Nearly a year to the day after the publication of a landmark report on Irish higher education funding, Labour Party senators will bring a motion to the Seanad tomorrow calling on the government to oppose a loan scheme for third-level students.
The vote tomorrow, if successful, will be a significant boost to a student-led campaign that has marched and lobbied over the last year in support of publicly funded education. And while victory tomorrow would be largely symbolic, defeat would be a setback to a movement that has placed significant stock in lobbying TDs and senators over the last 12 months.
The likely outcome of the vote remains unclear, with both Fine Gael and Fianna Fáil due to oppose the motion.
The motion, Senator Ivana Bacik told The University Times, is about providing equality in primary, secondary and third-level. Bacik, who is a University of Dublin senator and leader of the Labour Party in the Seanad, is bringing the private members’ motion alongside Senator Aodhán Ó Ríordáin and other party senators, which is calling for a full removal of third-level fees.

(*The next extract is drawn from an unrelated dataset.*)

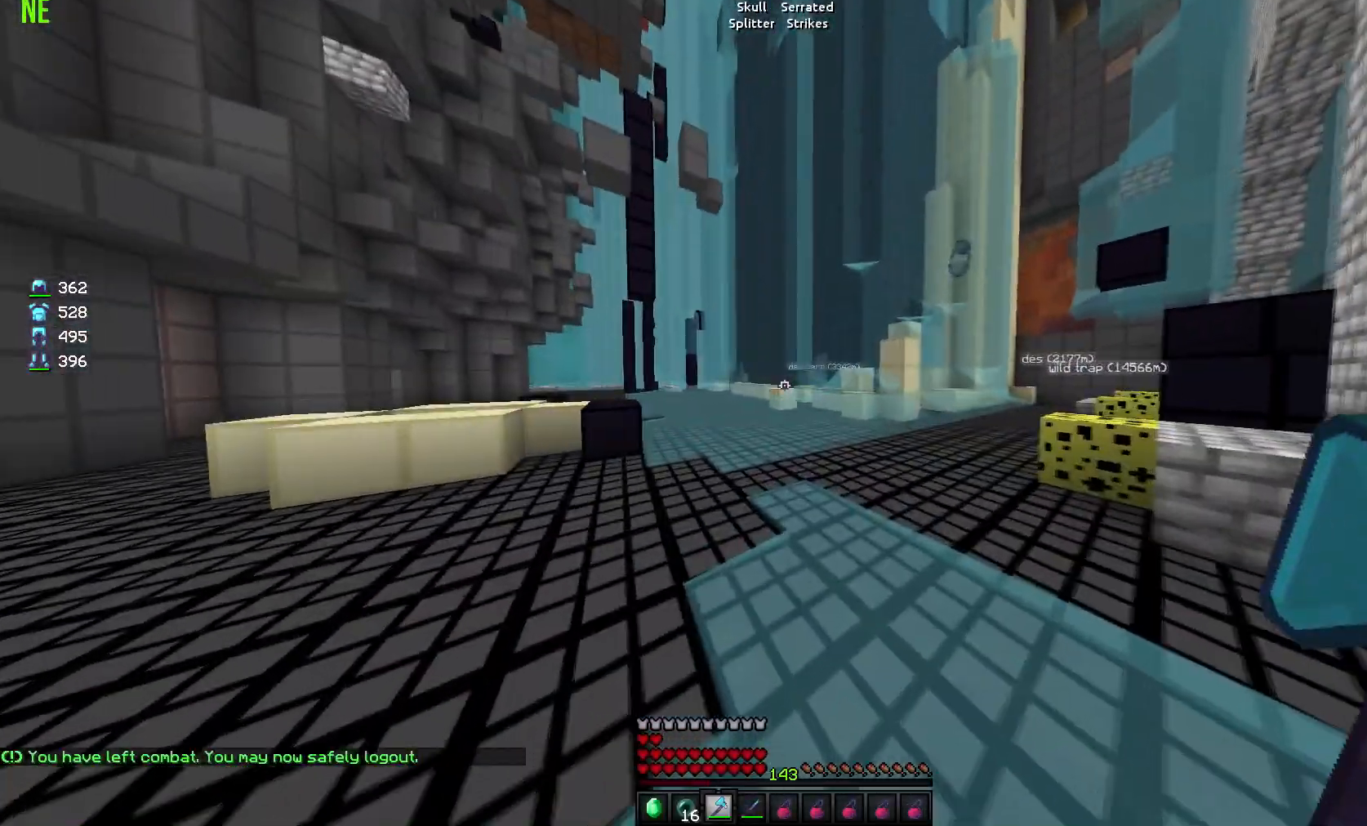
{"keys": [], "mouse": [], "events": []}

Bacik is well aware of the motion’s significance. “We wanted to try and set down a marker”, she said. Some indication is expected from the Oireachtas Education and Skills Committee over the next few months on their proposal for a new funding model for the sector. After months of presentations from students’ unions, economists and university heads, any proposal from the committee will prove highly significant in a debate that has seen both Fianna Fáil and Fine Gael reveal little about their own preferences for a new funding model.

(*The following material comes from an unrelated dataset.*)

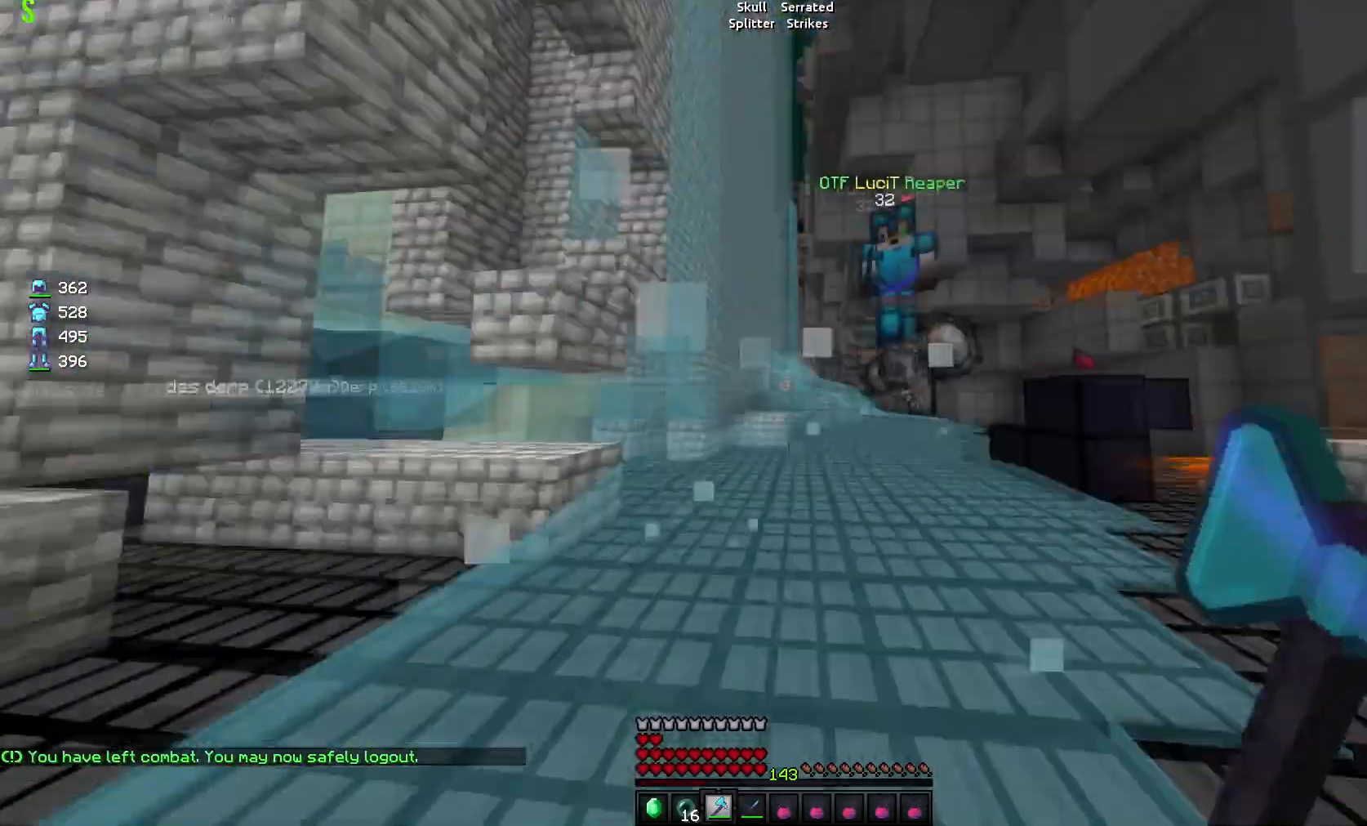
{"keys": ["d"], "mouse": [], "events": [[83, "w", "down"], [267, "d", "down"], [384, "d", "up"], [417, "d", "down"], [450, "w", "up"]]}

Speaking to The University Times today, Union of Students in Ireland (USI) President Mike Kerrigan said the opposition from the two parties was “a little disappointing”, but said the vote could still go “either way”.
“We know where we stand a little better today and we might know a bit more tomorrow”, he said. Sinn Féin senators are expected to support the motion when it’s brought to the Seanad tomorrow evening.
Labour, while the party to introduce free education, have something of a chequered history with the student movement – the party is still haunted by Ruairi Quinn’s pledge not to increase the student contribution charge in 2011, only for him then to increase it as Minister for Education after the general election.
Tomorrow’s motion emphasises the value of having equality across the education sector and calls for the government to reject an income-contingent loan scheme and to introduce a fully publicly funded education system, two options set out in the report of the government’s higher education funding working group, published last July.